Teenage or adolescence is perhaps the most difficult and turbulent stage in life. Parents and teenagers both often find this stage difficult to handle. Here are some practical Right Parenting tips to understand what exactly is going on teenagers’ minds and bodies; and how parents should manage their teenage children with care and compassion, avoiding conflicts.
Time for Change!
Understand first that Teenage or Adolescence is a time for change. The teenager’s mind and body are changing rapidly. Childhood is over but the adulthood is still away.
The teenagers are going through a major transition. The body size is increasing; body proportions are changing, and secondary sexual characters (breast development in females; facial hair in males; pubic and axillary hair in both sexes) are developing. The external physical changes coupled with internal hormonal changes also bring in new sensitivities and sensibilities.
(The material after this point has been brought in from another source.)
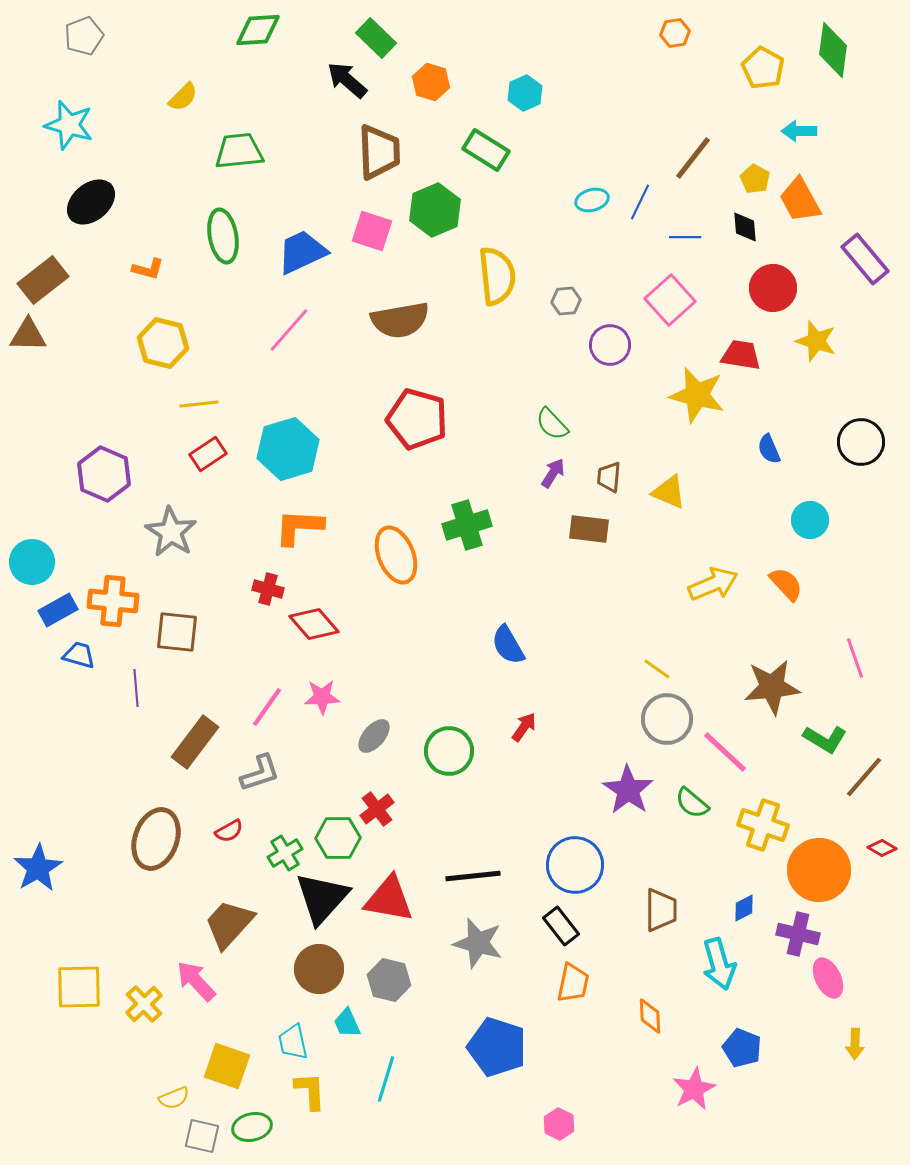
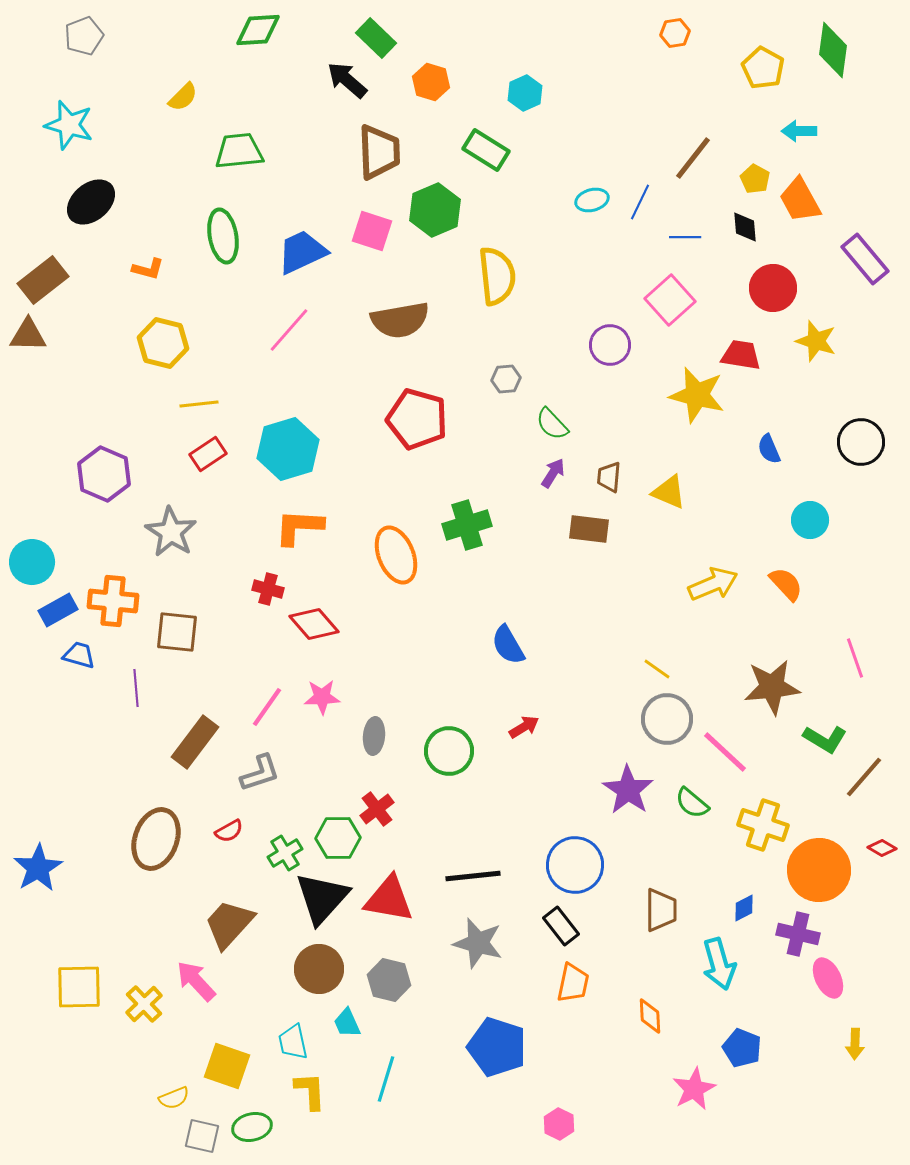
gray hexagon at (566, 301): moved 60 px left, 78 px down
red arrow at (524, 727): rotated 24 degrees clockwise
gray ellipse at (374, 736): rotated 36 degrees counterclockwise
These changes foster a feeling of ‘Being Different’ in teenagers. They often express that through different tattoos, hairstyles, clothing fashions or music. Their similar age-group friends now start becoming their main circle. Often, they start feeling alienated from their ‘Old World’ of home, parents and family. They seek more freedom, and start questioning, and even challenging the ‘old’ values and boundaries.
Stressful Anxious Confused Times
The teenagers are prone for anxiety and stress over many areas such as Personal appearance, friendships, relationships, studies, examinations, future career or social media. Fad diets, fast foods, digital games and gadgets overuse, and inadequate sleep, are common issues. Sometimes they may fall into some bad habits like watching porn, smoking, alcohol, drugs.
Parents often are unable to understand these teenage behaviours and it leads to family conflicts and complications. To avoid this fate, see from teenagers’ angle. Balance authority with affection. Set clear limits and boundaries. Encourage warm cohesive family ties and open friendly communication. Listen to their views. Respect their autonomy and privacy. Set a good role model. Offer supportive constructive guidance and not just empty criticism.
Watch for Danger Signs
Be watchful for danger signs such as serious emotional or behavioural changes; falling academic performances; noticeable sleep, appetite, diet or weight changes; or harmful habits or addictions. If the problems are not manageable at family or school level; seek expert guidance immediately.
Teenage is a difficult and turbulent stage in life.
Feeling ‘Different’, Detached’ and ‘Disturbed’ is common for teenagers.
They often feel close to friends and alienated from family.
‘Deviant’ unhealthy harmful behaviours may lead to potentially serious physical and psychological problems.
Parents need to handle teenagers flexibly with care and compassion, while understanding their mindset and remaining alert to observing any potential danger signs.
Any serious teenage issues may need expert guidance and intervention.